Cry a little = fine. Cry every time you see them = not fine. See, not difficult.
Anonymous
Anonymous wrote:Make sure you cry in private. I have an emotionally unregulated mother and it's always been awkward and cringey. This has pushed me away. It's fine to be sad though, we all are at important junctures in life. Just be happy and cheerful in front of him.


It is a shame you are uncomfortable with feelings.

Many people would envy the fact that your mother clearly loves you. Unfortunately, you have learned to pathologize an entirely normal reaction.
Anonymous
I can relate to your feelings OP.

I am glad that your son won’t be across the country, or the globe. So glad also that you feel he has chosen a good life partner.

I think we, as parents, have moments when it sinks in that one door has closed. If a lot of happiness was behind that door, you feel sad. Just remember, there will be lots of happiness ahead also. You just can’t see it yet.

🤗
Anonymous
It's fine to be a bit sad, but try to keep it in perspective and recognize it's a happy-sad, or a grateful-sad. This isn't a sad milestone. Your adult child has made a healthy, positive life for themself.

Then try to go out and create some new focal points in your own life. Do not live your life based on the crumbs of your child's life.
Anonymous
It’s definitely bittersweet!

Sounds like he’s on his way to a great next chapter. congrats and hugs to you, Mom!
Anonymous
Anonymous wrote:Much worse when they are useless and won’t move out! Cheers!


This! 😆
Anonymous
I don't know if this will be helpful for you, but I recently read that it is our responsibility as parents to cultivate our relationships with our adult children.

It sounds like you already have a strong connection with you son, but now it is evolving. It can be great in the future - it's not over, just a chapter is over (and it is appropriate to reflect and feel that deeply).

Ask yourself, what can I do for myself today? And look forward to continuing your strong relationship with your adult child and his soon-to-be wife.
Anonymous
Congrats on raising a mature son who has their shit together!! Buying a house and being engaged at 24 is unusual now a days!

Do you have a dog? I truly don't know what I would do without my cutie. She brings joy and comfort to all

So exciting to have a wedding and housewarming on the horizon. Maybe grandkids soon!! Then you'll be able to fill lots of time by being a helpful and kind mother-in-law/grandmom. If you haven't already, I would recommend really focusing on building a relationship with your soon to be daughter-in-law. And don't forget to not act like an invalid who can't travel or plan outings, etc. So bizarre how so many women just shut down and age rapidly, turning into selfish martyrs because their little boys are building their own lives.
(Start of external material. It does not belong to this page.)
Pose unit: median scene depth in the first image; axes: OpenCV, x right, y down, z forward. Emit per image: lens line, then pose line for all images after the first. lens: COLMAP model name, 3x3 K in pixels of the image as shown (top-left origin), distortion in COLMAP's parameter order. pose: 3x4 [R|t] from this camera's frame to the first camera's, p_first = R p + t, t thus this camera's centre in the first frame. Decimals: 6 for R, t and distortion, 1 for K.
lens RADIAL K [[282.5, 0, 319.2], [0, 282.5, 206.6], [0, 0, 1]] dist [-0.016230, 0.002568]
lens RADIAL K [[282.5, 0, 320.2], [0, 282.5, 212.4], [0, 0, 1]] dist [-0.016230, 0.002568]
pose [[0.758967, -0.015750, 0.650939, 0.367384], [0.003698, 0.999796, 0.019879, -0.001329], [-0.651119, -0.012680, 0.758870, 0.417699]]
Let them have their independence, but still think of them (I'll drop off dinner for them if I know they have had a long week, for example, or I'll buy tickets and coordinate for us to go to a show or concert or similar).
Anonymous
Anonymous wrote:
Anonymous wrote:
Anonymous wrote:Make sure you cry in private. I have an emotionally unregulated mother and it's always been awkward and cringey. This has pushed me away. It's fine to be sad though, we all are at important junctures in life. Just be happy and cheerful in front of him.
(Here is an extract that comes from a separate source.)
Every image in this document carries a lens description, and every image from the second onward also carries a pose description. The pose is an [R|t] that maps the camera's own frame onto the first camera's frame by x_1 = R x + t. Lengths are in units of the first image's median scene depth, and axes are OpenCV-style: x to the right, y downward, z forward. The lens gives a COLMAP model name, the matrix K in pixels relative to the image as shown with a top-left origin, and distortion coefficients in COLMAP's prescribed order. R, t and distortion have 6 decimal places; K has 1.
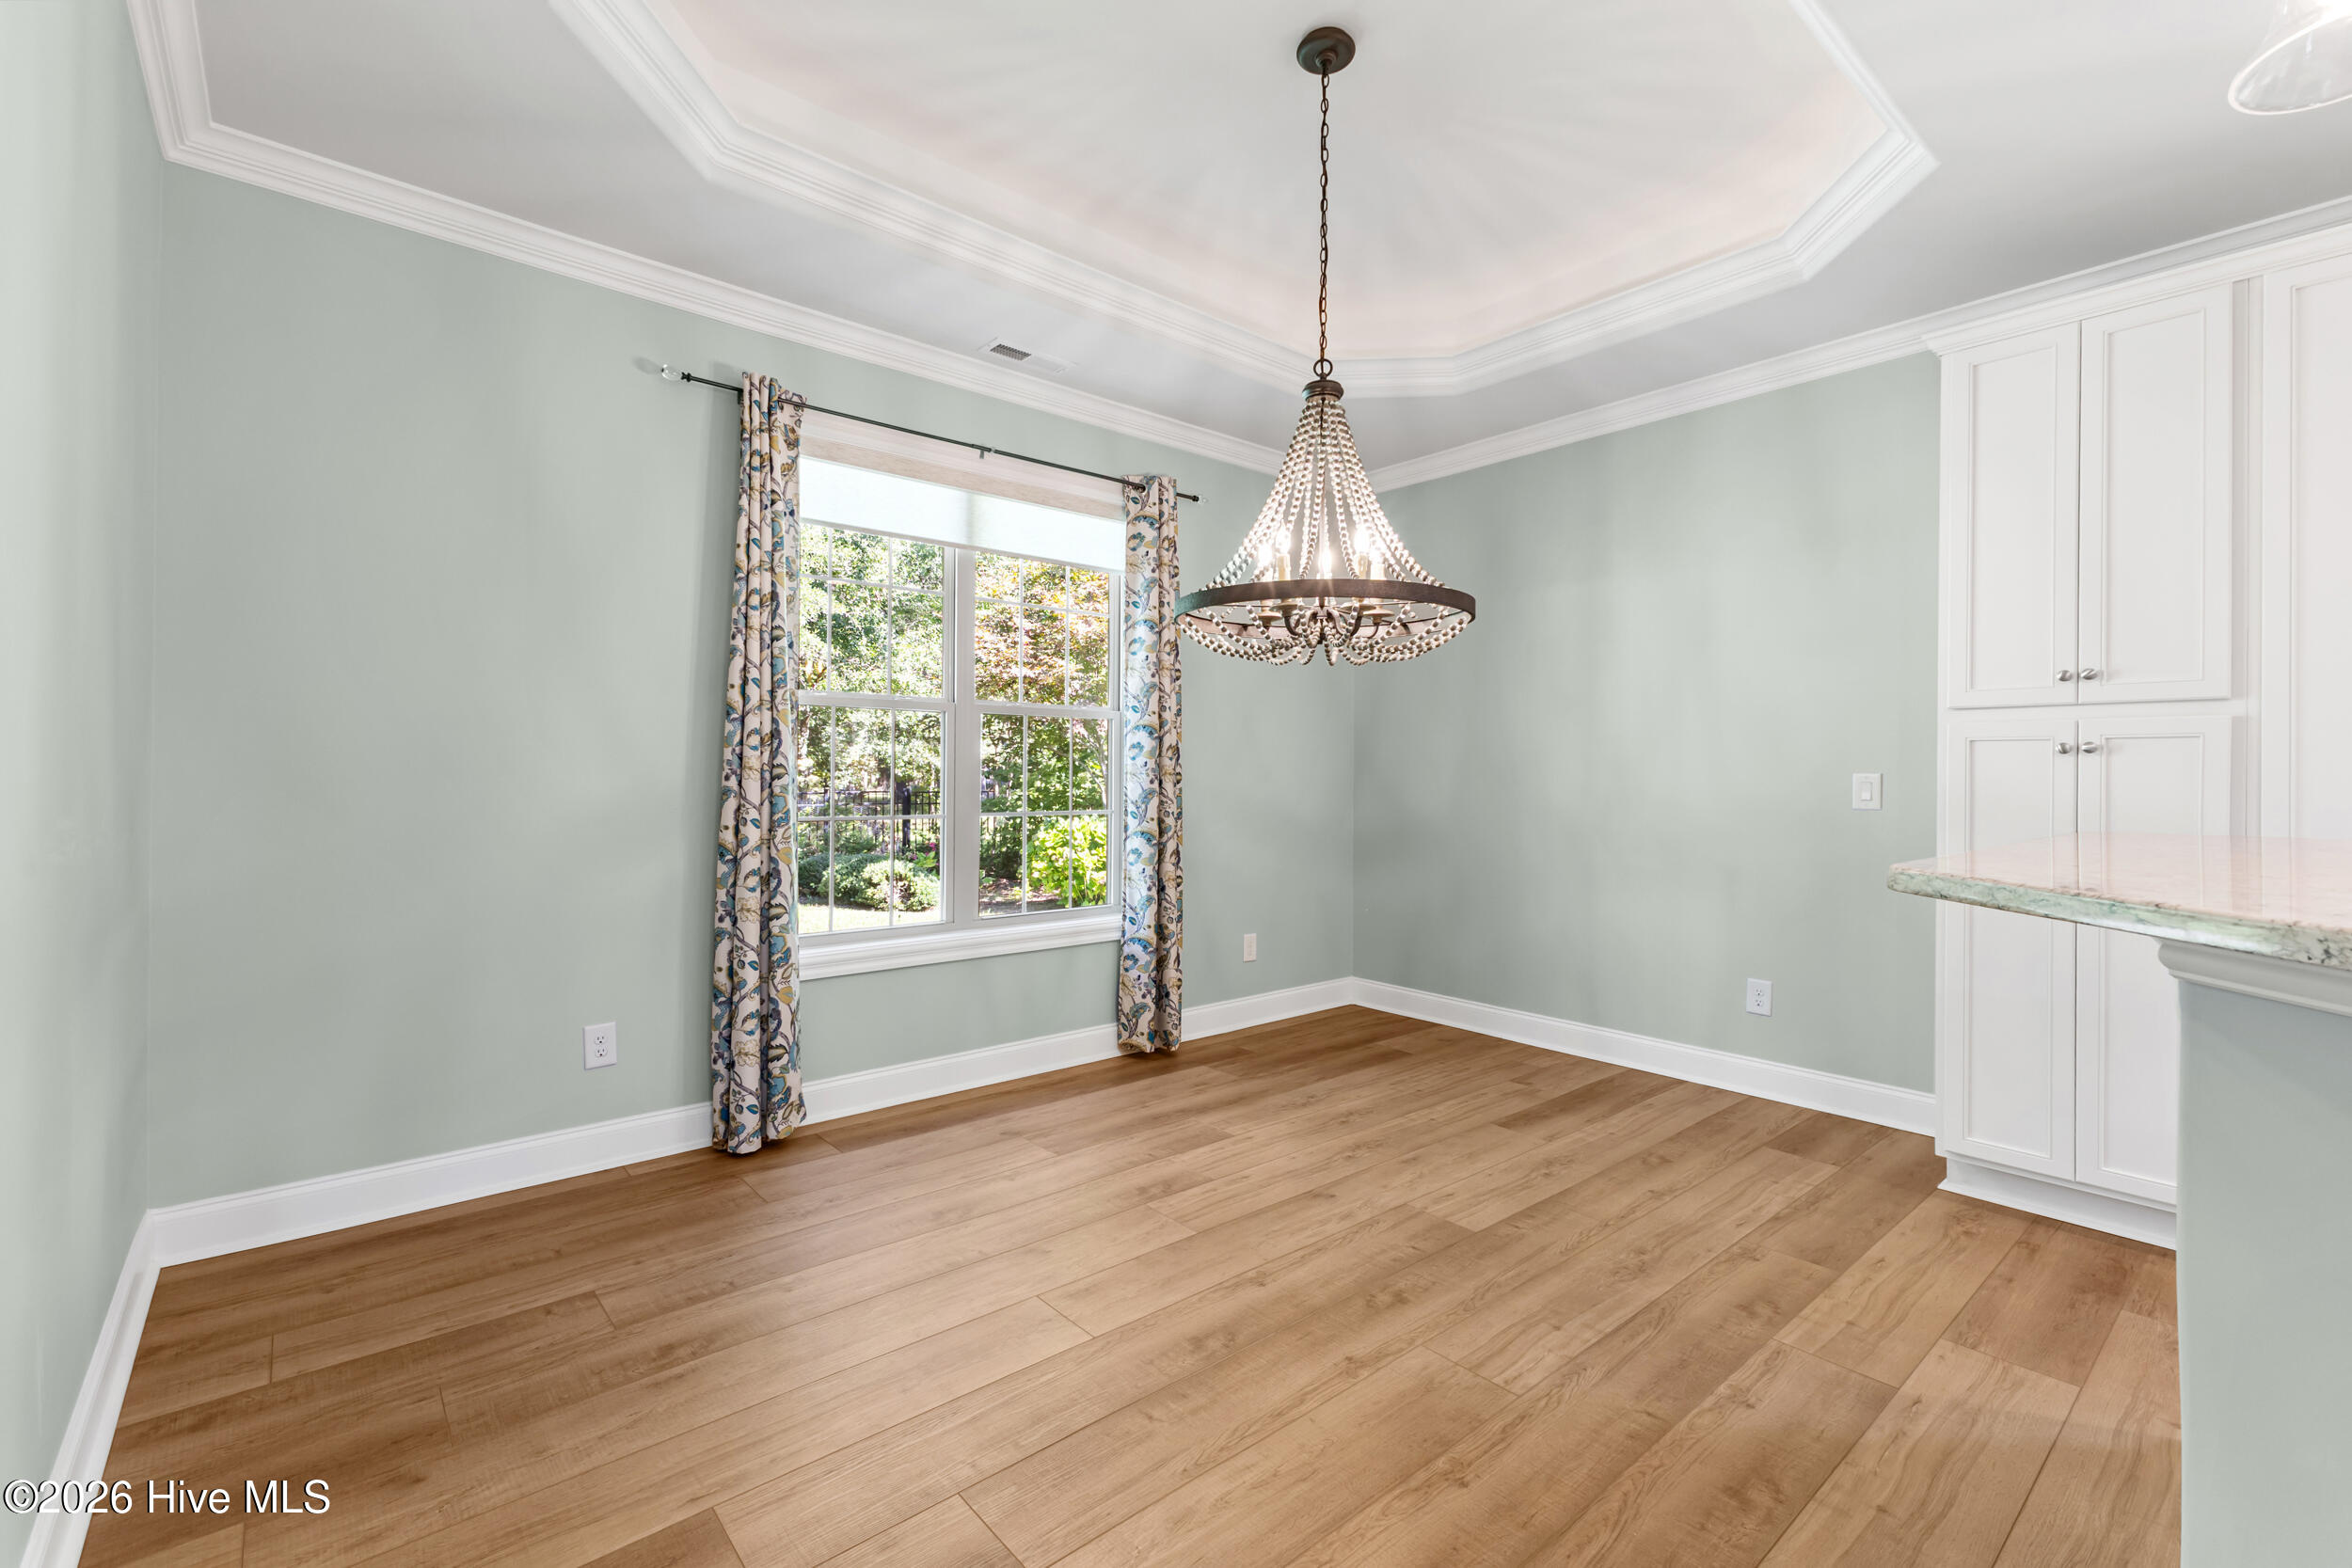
lens RADIAL K [[1021.9, 0, 1181.0], [0, 1021.9, 774.1], [0, 0, 1]] dist [0.010051, -0.001537]
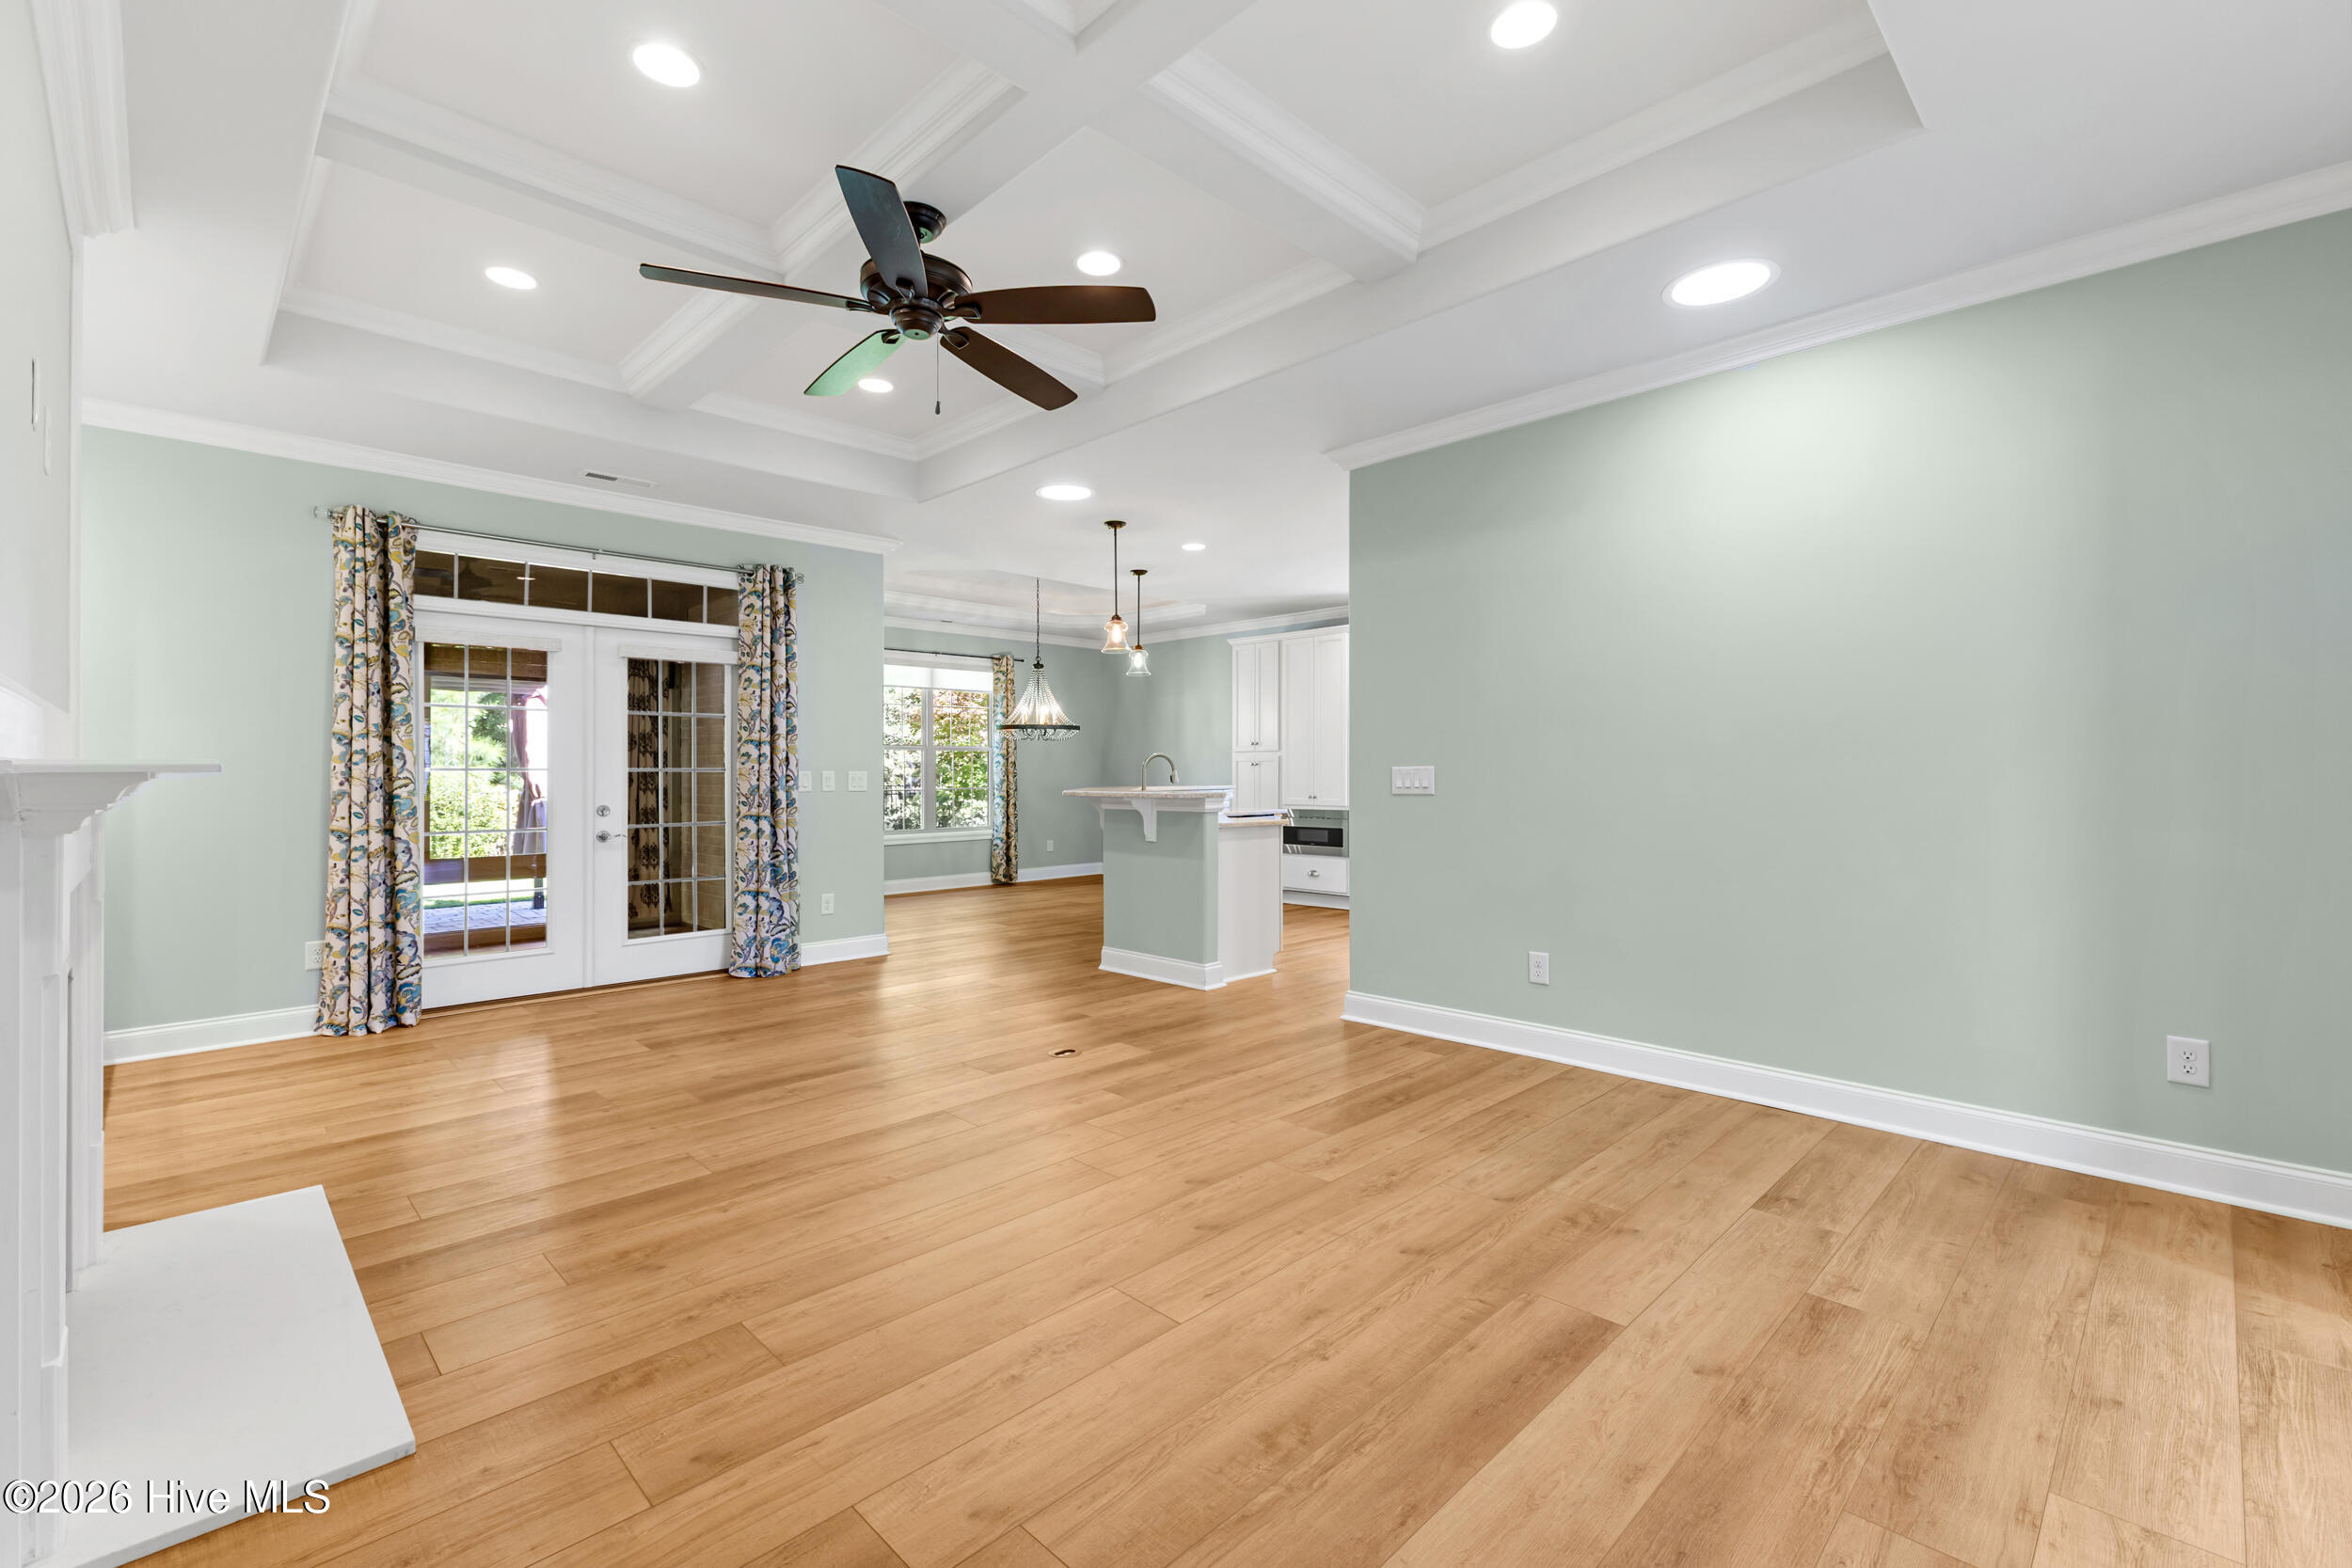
lens RADIAL K [[1021.9, 0, 1177.7], [0, 1021.9, 780.5], [0, 0, 1]] dist [0.010051, -0.001537]
pose [[0.997606, -0.008311, 0.068655, 0.224822], [0.007668, 0.999924, 0.009626, -0.002921], [-0.068730, -0.009077, 0.997594, -1.544125]]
This is ridiculous. It is fine for a parent to cry a little and for an AC to know that their parent is both happy and sad. As long as you’re not hysterical or putting a guilt trip on them it’s fine. He’s a 24 year old young man who should be capable of understanding that transitions can have some pain. Mom and Dad have had him at home which has allowed him to save money instead of renting. This sounds like a nice, normal family with healthy relationships. Stop trying to make mothers be Doris Day.


Cry a little = fine. Cry every time you see them = not fine. See, not difficult. [/quote

Maybe you should take a little emotion from your mom instead of coming across and a frosty bi---- when someone tries to give you a different perspective.